- **EXCERPT**:
============

Assessment of cardiac sympathetic function by 123I-MIBG imaging showed that improvement of the TDS and the H/M ratio was greater in the combined add-on group than in the carvedilol alone group after 6 months of treatment. In addition, the improvement of cardiac symptoms (NYHA functional class) and exercise capacity (specific activity scale and peak VO2), as well as cardiac function, were also greater in the combined add-on group. Based on our findings, combined add-on therapy with aliskiren and carvedilol is more effective than carvedilol alone for improving cardiac symptoms, exercise capacity, cardiac function, and cardiac sympathetic activity in patients with DCM. Therefore, aliskiren combined with carvedilol may be a useful regimen for the treatment of heart failure.

All three 123I-MIBG imaging parameters improved after treatment in both groups, but the TDS and H/M ratio showed a difference between the combined add-on group and the carvedilol alone group. Because TDS showed more difference than the H/M ratio, it was the most sensitive of the 3 parameters

Several limitations of this study should be considered. First, it was a single-center study in a small number of patients, so it was difficult to identify differences between combined add-on therapy and carvedilol alone. Second, we did not treat the patients with ACE inhibitors or ARBs, although these drugs are usually added to beta-blockers for the management of heart failure. Ideally, aliskiren or placebo should have been added to basal heart failure treatment including ACE inhibitors or ARBs, but these drugs all inhibit the RAAS and it would be difficult to clarify the effectiveness of aliskiren if other RAAS blockers were used for heart failure treatment. This is why we did not use ACE inhibitors and ARBs. Third, the doses of both carvedilol and aliskiren were not optimized. A high dose of carvedilol may cause hypotension and bradycardia, while high doses of aliskiren can also cause hypotension. For Japanese patients, 10 mg of carvedilol and 150 mg of aliskiren are generally effective daily doses, so we used these low doses of carvedilol and aliskiren in the present study.

============

Stored dataset items
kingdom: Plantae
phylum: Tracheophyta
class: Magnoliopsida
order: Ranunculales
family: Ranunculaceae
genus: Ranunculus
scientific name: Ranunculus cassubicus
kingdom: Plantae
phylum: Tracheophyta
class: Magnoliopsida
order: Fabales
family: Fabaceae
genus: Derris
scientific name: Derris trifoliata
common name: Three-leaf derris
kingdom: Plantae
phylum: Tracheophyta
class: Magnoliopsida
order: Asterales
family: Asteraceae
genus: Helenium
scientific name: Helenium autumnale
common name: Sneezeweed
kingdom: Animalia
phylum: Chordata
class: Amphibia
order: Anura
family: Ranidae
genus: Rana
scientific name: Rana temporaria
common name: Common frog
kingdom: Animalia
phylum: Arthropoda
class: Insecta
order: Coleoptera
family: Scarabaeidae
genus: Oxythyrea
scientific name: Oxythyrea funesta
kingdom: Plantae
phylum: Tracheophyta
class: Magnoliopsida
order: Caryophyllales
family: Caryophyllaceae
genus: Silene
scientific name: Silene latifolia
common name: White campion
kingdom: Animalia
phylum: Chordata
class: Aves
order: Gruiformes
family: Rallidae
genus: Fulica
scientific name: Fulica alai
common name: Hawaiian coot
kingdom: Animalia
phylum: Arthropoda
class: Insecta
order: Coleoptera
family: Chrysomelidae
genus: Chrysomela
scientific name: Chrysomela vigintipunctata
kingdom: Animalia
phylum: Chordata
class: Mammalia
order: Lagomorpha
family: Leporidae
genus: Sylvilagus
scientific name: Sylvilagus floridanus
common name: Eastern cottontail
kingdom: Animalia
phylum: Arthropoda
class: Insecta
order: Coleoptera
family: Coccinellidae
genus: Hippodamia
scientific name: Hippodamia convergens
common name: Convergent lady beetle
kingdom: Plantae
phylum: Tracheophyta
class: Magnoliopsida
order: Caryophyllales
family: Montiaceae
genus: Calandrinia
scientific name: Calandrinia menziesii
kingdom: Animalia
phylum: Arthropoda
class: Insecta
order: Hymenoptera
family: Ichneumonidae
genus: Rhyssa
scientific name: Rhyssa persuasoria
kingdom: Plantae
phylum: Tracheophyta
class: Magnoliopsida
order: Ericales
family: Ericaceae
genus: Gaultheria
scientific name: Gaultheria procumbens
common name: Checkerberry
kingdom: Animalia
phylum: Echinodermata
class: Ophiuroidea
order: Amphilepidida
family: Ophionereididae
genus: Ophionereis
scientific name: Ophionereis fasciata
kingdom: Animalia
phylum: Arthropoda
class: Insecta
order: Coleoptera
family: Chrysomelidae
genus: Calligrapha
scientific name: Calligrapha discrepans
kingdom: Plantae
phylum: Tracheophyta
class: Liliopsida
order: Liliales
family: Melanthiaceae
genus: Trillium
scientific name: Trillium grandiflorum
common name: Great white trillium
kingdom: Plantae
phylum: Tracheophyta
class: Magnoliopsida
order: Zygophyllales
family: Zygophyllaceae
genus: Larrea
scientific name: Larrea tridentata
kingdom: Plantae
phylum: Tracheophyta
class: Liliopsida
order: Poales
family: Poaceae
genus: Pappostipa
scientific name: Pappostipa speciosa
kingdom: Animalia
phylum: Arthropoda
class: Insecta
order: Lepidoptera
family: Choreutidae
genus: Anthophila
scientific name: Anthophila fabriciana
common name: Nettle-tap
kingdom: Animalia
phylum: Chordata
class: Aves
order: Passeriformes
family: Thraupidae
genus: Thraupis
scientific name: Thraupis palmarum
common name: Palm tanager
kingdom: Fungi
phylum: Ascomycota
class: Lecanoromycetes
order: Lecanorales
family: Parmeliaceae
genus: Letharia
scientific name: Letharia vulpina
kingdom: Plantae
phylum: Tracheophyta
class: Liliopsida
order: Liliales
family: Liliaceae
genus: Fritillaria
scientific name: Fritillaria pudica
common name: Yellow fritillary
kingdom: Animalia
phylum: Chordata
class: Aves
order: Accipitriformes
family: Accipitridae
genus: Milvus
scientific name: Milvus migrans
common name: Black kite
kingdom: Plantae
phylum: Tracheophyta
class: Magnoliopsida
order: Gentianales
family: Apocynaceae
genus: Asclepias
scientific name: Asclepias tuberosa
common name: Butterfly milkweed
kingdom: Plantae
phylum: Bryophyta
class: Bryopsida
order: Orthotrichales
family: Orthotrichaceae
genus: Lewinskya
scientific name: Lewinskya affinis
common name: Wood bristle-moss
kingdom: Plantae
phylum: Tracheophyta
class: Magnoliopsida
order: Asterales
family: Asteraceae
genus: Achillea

============

- **TASKS FOR THIS EXERCISE**:
a) In the heart failure study excerpt, what daily doses of carvedilol and aliskiren were used?
b) Print the part of the heart failure study excerpt between "Assessment of cardiac" and "treatment of heart failure.", inclusive.
c) Write what comes next in the heart failure study excerpt, picking up after its final sentence.

- **ANSWER LIST**:
a) The study used 10 mg of carvedilol and 150 mg of aliskiren daily.

b)
Assessment of cardiac sympathetic function by 123I-MIBG imaging showed that improvement of the TDS and the H/M ratio was greater in the combined add-on group than in the carvedilol alone group after 6 months of treatment. In addition, the improvement of cardiac symptoms (NYHA functional class) and exercise capacity (specific activity scale and peak VO2), as well as cardiac function, were also greater in the combined add-on group. Based on our findings, combined add-on therapy with aliskiren and carvedilol is more effective than carvedilol alone for improving cardiac symptoms, exercise capacity, cardiac function, and cardiac sympathetic activity in patients with DCM. Therefore, aliskiren combined with carvedilol may be a useful regimen for the treatment of heart failure.

c)
In the future, we need to study the long-term effects of our add-on regimens and compare them in a large number of patients by performing a multicenter trial.

Conclusion

In patients with DCM, combined add-on therapy with carvedilol plus aliskiren was superior to carvedilol alone with respect to improving cardiac symptoms, exercise capacity, cardiac function, and cardiac sympathetic activity. Therefore, combined therapy with carvedilol and aliskiren may be useful for treating DCM.

Acknowledgments

We appreciate the cooperation of the many physicians and technologists of Gunma Prefectural Cardiovascular Center. We also thank the staffs of this study.

Sources of funding

This work was not supported by any institutions.

Conflicts of interest

The authors have no conflicts of interest to declare in relation to this article.